* [Text shown]
|---|

This noob has been riding high-end bicycles for over 20 years. I tried replacing Shimano spindles with titanium ones long before you had this "revelation". I know from experience it's not a good idea.

I keep mentioning the Shimano spindles because titanium is weaker than chromoly steel. If the stock spindles aren't holding well in this new model, titanium ones will be even worse. You claim Ward redesigned the spindles. How much thicker could they make them without causing fit issues? I bet not much. And I bet they're still considerably narrower at that point than CB or Xpedo titanium spindles. Plus, the thin threaded end is still twice as long.

Unless you got a great deal on the pedals and the spindles, they are more expensive than what you're claiming.

XTR pedals cost 100-120 euros in most European stores and Ward Ti spindles about 60 dollars including shipping on eBay.

100 euros + 45 euros (60 dollars) = 145 euros.

One can get the Xpedo XMF08TT pedals for less than that on Bike-Components.de.
Xpedo M-Force XMF 08TT Titan Klickpedale - BIKE-COMPONENTS.DE

Exustar E-PM28Ti pedals have magnesium body and a one sealed bearing and one bushing combination. Xpedo XFM08TT pedals have titanium body and 3 cartridge bearings. Certainly not the same in terms of durability.


----------



## xc71 (Dec 24, 2008)

Are friggin serious. Lets do the math Sherlock - I gave you the website for Torontocycles.com which shows then at $38.00. I got the pedals for 100 euros minus the 19% VAT = 81 euros. And it would appear I've been riding high end bikes longer than you have.
Okay Mods lets get this ******** off of here - he's not going to stop just like on all the other threads he's destroyed.

|---|

* [Items]
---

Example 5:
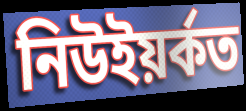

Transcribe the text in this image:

নিউইয়ৰ্কত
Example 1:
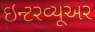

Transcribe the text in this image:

ઇન્ટરવ્યૂઅર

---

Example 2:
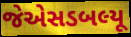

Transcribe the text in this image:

જેએસડબલ્યૂ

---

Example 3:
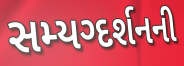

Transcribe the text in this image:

સમ્યગ્દર્શનની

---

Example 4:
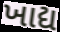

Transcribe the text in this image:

ખાદ્ય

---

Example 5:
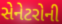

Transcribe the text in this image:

સેનેટરોની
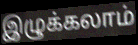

|---|

* [Set problem 1]
Rewrite the stretch of the pedal thread from "100 euros +" through "(Dec 24, 2008)", putting "sealed bearings" in place of "cartridge bearings".
* [Set problem 2]
Answer these about the pedal thread:
(a) For how many years has the first poster been riding high-end bicycles?
(b) What price does xc71 say Torontocycles.com shows?
(c) What VAT percentage did xc71 subtract from the 100 euros?

* [Result 1]
100 euros + 45 euros (60 dollars) = 145 euros.

One can get the Xpedo XMF08TT pedals for less than that on Bike-Components.de.
Xpedo M-Force XMF 08TT Titan Klickpedale - BIKE-COMPONENTS.DE

Exustar E-PM28Ti pedals have magnesium body and a one sealed bearing and one bushing combination. Xpedo XFM08TT pedals have titanium body and 3 sealed bearings. Certainly not the same in terms of durability.


----------



## xc71 (Dec 24, 2008)

* [Result 2]
(a) Over 20 years
(b) $38.00
(c) 19%